Ferpitzt.

Yiddish for well-dressed. Turned out. Dolled up. Suited up. Dressed to the nines.

In modern American culture, for much of the time, many of us dress down. The frayed T-shirt and crumpled baseball cap are so often the male uniform of choice. We drag this garb into stores, restaurants, family gatherings and even church. On the female side, it’s more complex, with a wider range of options, but still a far cry from my youth, in which my Mom and Aunt Roz bemoaned the fact that a woman they knew wasn’t wearing gloves and a hat when she entered a house of worship.

Does it matter?

Well, I don’t know for sure. What I do know is that a rant from me is unlikely to change an opinion in you. Stories, though–stories embody far more potential for change than do rants. Part of the reason I wrote The Man Who Wore Mismatched Socks is that it dawned on me that I could get my ideas across in fiction far more effectively than in presenting facts in logical arguments. I seem singularly ineffective in effecting change via logical arguments, actually. This probably has to do with exploring ideas that are just a bit too far out of the mainstream. One example will suffice: performing dental treatments via a Surgical Operating Microscope, with six levels of magnification and bright LED light that rivals the Sahara at noontime–this is the most revolutionary innovation out of all the many innovations that I’ve adopted in my dental practice. The operator’s posture and ergonomic comfort is dramatically improved, as well! When I treat upper second molars, I’m leanin’ back in my chair. And yet I’ve never been able to convince even one colleague to stop by and experience the delights of the Microscope.

So yeah, I don’t win logical arguments very often.

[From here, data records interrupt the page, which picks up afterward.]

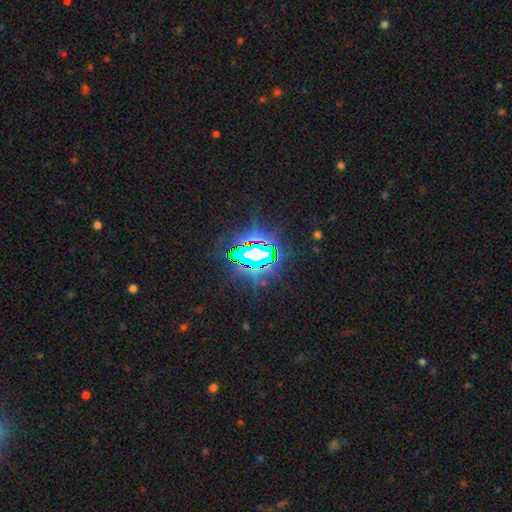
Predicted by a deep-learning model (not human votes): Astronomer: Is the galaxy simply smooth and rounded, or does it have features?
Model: star or artifact — 79%.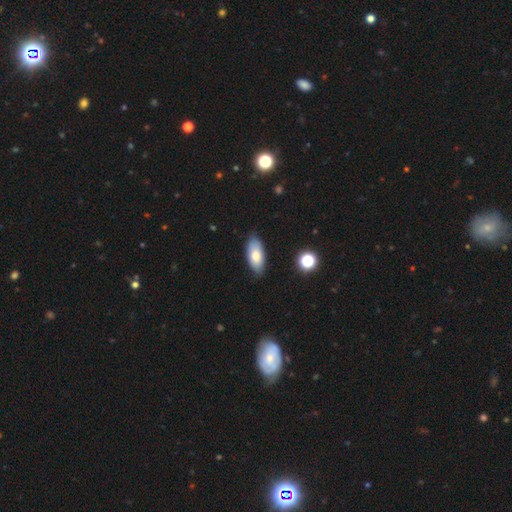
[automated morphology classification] Smooth or featured: smooth — 75% (featured or disk — 18%)
How rounded: in between — 90% (cigar-shaped — 7%)
Merging: none — 84% (minor disturbance — 13%)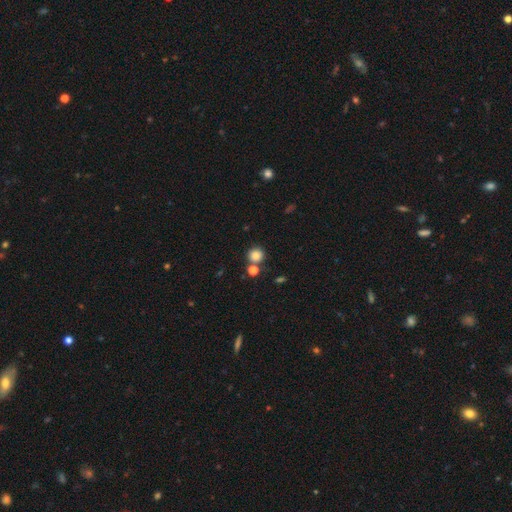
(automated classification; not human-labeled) A smooth galaxy with no disk features (83%) that is round (92%). Merging: none (74%).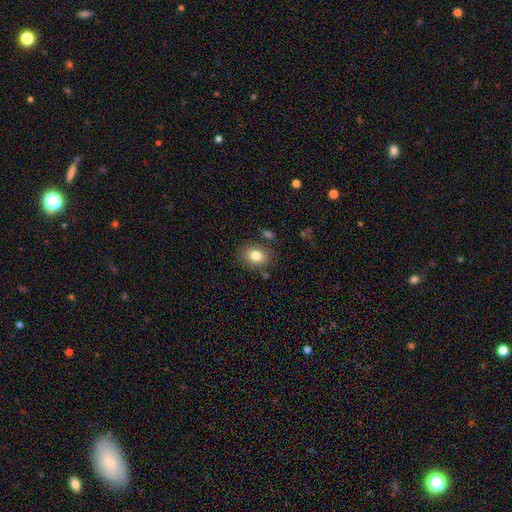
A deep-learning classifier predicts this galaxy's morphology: Overall: smooth (82%). How rounded: in between (62%; round 37%). Merging: none (79%).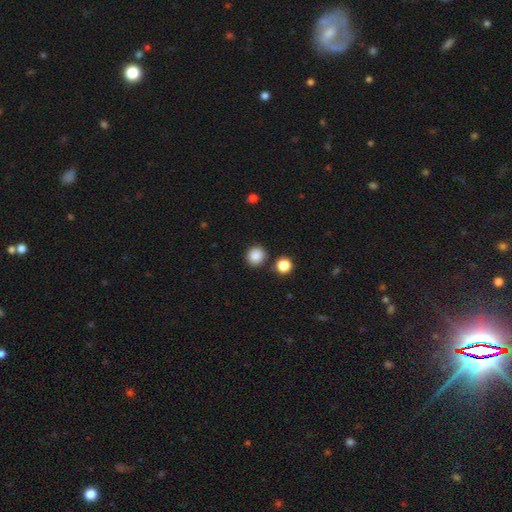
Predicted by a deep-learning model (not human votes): Smooth or featured?
  - smooth: 86% *
  - star or artifact: 10%
  - featured or disk: 3%
How rounded?
  - round: 90% *
  - in between: 9%
  - cigar-shaped: 1%
Merging?
  - none: 85% *
  - minor disturbance: 8%
  - merger: 5%
  - major disturbance: 3%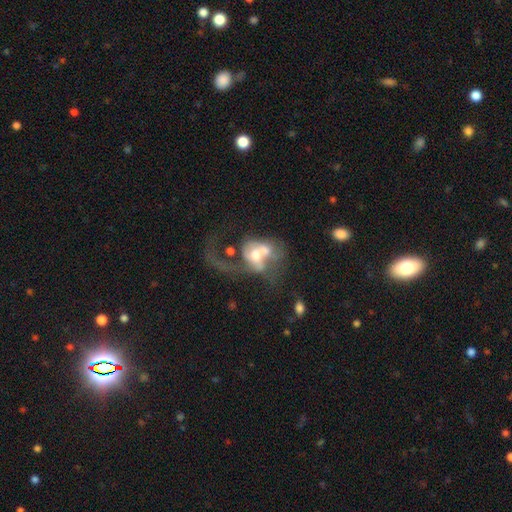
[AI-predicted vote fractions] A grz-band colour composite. It shows a featured or disk galaxy (60%) with no bar (69%), spiral arms (55%) and a moderate central bulge (56%). Merging: merger (55%).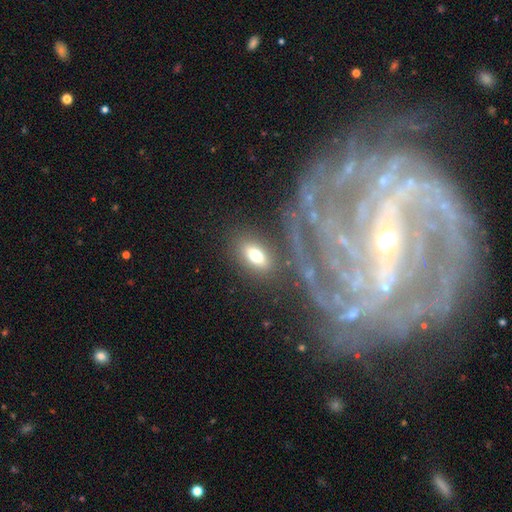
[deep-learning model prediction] Smooth or featured? smooth (69%)
How rounded? in between (83%)
Merging? none (77%)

Any event, to the story. Let us allow Avshalom Budenkrantz–the Gantseh Macher, the “oiler of wheels”–to teach us the advantages of ferpitzt.

From the novel:
And so here stood the well-postured Avshalom Budenkrantz in front of his perfectly plumbed dressing mirror. Starched white shirt. Mirror-polished shoes. Boot-creamed spats. Silk suit, black tie, black-and-white checkerboard pocket square. Gold-plated tie bar, matching gold-plated cufflinks, all three said accent pieces emblazoned with a bold black question mark in sans-serif font. Elgin pocket watch set to precisely the right time, not a fingerprint on it. Diamond ring. Top hat. Lignum Vitae buttons all around, from shirt to suit to top coat.
And why?
Because the world was a crazy, inside-out, random and exceedingly dangerous place. And what Avshalom Budenkrantz had noticed during his fifty-odd years living in it was that a person who dressed well was attacked, be it verbally or physically, an awful lot less than a person who went around like a schlump. The anthropologists would no doubt mutter something about plumage, or visual clues to socioeconomic status within the tribe, or mating rituals even. All those labyrinthine academic theories may well have merit, but to Avshalom Budenkrantz, it was a whole lot simpler than all that.
Fools thought armor was metal. Fools thought armor was shield and chain mail; plackart and spaulder; cervelliere, bevor and rerebrace. Brodie helmets and picklehaubes. One of those newfangled tanks. The fortress at Verdun and a dreadnought battleship, for that matter. But Budenkrantz knew better.
Real armor was a sharp-dressed man.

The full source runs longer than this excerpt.